O portador se retrai com facilidade, não consegue manter o foco da atenção, tem dificuldades para lembrar as coisas, além de apresentar excesso de energia. "Tenho um paciente de 26 anos, que desde os 19, já passou por 18 empregos diferentes porque não consegue se firmar em nenhum. Tem um outro que certo dia não estava conseguindo chegar ao meu consultório porque pegou o metrô na direção contrária do que deveria.Quando ele se deu conta do equívoco, desceu e pegou o metrô correto, mas deixou passar a estação em que deveria parar. Então teve que descer novamente e pegar outro metrô", revela Cacilda Amorim.

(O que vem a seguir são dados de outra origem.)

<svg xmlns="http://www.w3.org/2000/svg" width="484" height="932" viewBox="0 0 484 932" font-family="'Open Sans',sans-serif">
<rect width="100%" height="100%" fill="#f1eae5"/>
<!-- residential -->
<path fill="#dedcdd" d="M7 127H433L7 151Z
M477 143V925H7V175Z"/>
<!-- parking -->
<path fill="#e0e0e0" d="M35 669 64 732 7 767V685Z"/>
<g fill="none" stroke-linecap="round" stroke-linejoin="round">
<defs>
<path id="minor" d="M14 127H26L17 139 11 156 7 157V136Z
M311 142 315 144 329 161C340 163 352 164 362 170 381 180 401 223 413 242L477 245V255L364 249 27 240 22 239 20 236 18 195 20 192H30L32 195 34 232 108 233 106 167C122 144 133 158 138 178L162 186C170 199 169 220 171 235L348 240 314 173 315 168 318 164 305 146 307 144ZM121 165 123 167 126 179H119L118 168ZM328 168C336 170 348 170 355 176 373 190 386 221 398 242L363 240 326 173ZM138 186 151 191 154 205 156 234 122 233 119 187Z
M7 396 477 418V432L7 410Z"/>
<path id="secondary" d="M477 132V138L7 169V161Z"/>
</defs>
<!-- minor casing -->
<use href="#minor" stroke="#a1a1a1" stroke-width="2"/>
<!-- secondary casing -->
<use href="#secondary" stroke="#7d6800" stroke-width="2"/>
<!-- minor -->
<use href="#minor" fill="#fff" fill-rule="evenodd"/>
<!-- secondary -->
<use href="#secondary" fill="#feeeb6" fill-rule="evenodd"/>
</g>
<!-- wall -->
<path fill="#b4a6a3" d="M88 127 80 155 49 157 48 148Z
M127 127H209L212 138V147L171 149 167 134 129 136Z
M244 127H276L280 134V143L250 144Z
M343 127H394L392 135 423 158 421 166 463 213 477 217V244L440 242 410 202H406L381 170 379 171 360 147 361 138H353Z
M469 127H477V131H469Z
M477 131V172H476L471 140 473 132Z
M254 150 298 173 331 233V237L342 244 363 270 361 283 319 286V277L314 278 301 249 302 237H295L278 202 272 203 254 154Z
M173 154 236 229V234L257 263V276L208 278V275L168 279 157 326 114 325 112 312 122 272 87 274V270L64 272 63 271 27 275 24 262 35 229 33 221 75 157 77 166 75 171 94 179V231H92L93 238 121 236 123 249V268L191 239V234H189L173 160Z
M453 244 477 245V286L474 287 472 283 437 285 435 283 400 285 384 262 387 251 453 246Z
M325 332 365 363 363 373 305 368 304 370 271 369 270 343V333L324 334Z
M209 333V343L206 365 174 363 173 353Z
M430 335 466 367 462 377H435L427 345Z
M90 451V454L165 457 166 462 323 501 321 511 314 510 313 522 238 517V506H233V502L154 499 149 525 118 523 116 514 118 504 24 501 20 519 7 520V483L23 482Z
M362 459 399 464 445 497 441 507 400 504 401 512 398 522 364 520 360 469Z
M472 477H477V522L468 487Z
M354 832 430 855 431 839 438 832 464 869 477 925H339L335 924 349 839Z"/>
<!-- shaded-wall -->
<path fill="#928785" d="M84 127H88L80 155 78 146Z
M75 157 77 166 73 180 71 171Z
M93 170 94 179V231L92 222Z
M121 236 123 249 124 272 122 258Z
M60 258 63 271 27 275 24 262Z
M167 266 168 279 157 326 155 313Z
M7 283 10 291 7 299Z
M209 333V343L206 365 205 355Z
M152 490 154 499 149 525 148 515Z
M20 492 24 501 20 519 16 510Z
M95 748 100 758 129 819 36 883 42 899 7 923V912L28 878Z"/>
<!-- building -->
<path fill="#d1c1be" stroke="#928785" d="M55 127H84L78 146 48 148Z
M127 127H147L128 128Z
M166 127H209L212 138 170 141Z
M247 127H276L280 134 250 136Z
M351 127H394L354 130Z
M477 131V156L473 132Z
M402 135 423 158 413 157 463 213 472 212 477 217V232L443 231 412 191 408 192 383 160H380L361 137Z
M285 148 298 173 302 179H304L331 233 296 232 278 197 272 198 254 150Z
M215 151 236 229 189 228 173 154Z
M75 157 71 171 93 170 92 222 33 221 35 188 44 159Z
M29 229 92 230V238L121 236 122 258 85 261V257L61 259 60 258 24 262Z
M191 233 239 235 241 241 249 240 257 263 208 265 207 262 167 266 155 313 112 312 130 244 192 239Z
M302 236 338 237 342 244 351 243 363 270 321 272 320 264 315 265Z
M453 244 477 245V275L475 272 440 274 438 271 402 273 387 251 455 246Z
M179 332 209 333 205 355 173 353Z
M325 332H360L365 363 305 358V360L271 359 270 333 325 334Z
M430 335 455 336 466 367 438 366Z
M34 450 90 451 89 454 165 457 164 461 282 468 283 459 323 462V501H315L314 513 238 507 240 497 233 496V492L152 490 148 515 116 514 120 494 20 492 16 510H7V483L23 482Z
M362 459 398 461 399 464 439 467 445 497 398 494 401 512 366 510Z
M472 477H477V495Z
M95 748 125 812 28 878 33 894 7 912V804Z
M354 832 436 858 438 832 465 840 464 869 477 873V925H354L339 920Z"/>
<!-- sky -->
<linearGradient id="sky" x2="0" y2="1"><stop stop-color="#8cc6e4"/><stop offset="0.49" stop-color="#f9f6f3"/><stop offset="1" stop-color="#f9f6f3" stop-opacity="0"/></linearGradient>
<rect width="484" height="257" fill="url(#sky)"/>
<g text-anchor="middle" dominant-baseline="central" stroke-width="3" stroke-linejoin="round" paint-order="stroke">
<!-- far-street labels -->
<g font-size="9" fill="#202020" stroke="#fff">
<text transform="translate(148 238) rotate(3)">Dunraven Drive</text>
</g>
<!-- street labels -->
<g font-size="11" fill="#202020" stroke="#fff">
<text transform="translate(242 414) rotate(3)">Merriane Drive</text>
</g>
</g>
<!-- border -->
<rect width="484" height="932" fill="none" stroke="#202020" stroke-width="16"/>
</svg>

No TDAH na fase adulta, na qual é mais comum o uso de medicação, o neurologista frisa que é indispensável que a própria pessoa se dê conta do problema e possa discutir abertamente as dificuldades nas relações afetivas e no trabalho. "É uma forma de evitar a frustração sistemática de quem está à sua volta", afirma André Palmini. Organizar uma lista de tarefas diariamente e checá-la também é uma boa dica para ajudar a recuperar a concentração.
TEM CURA?
O Transtorno do Déficit de Atenção e Hiperatividade infelizmente não tem cura, mas é possível amenizar os sintomas com tratamento medicamentoso e terapia. A medicação é estimulante e faz com que o córtex afetado volte a funcionar normalmente, diminuindo os sintomas e oferecendo ao paciente maior poder de concentração. Os medicamentos devem ser acompanhados por uma terapia comportamental, para que o paciente consiga desenvolver os comportamentos necessários para superar as dificuldades. "A pessoa vai se ajustando à concentração de acordo com os medicamentos e a terapia comportamental-cognitiva vai trabalhar o autocontrole e ajustar o comportamento do paciente. A duração do tratamento varia de acordo com cada caso", afirma Ellen Assef. Cerca de 85% dos pacientes têm sucesso no tratamento, mas vale lembrar que os sintomas podem voltar futuramente, uma vez que o TDAH não tem cura.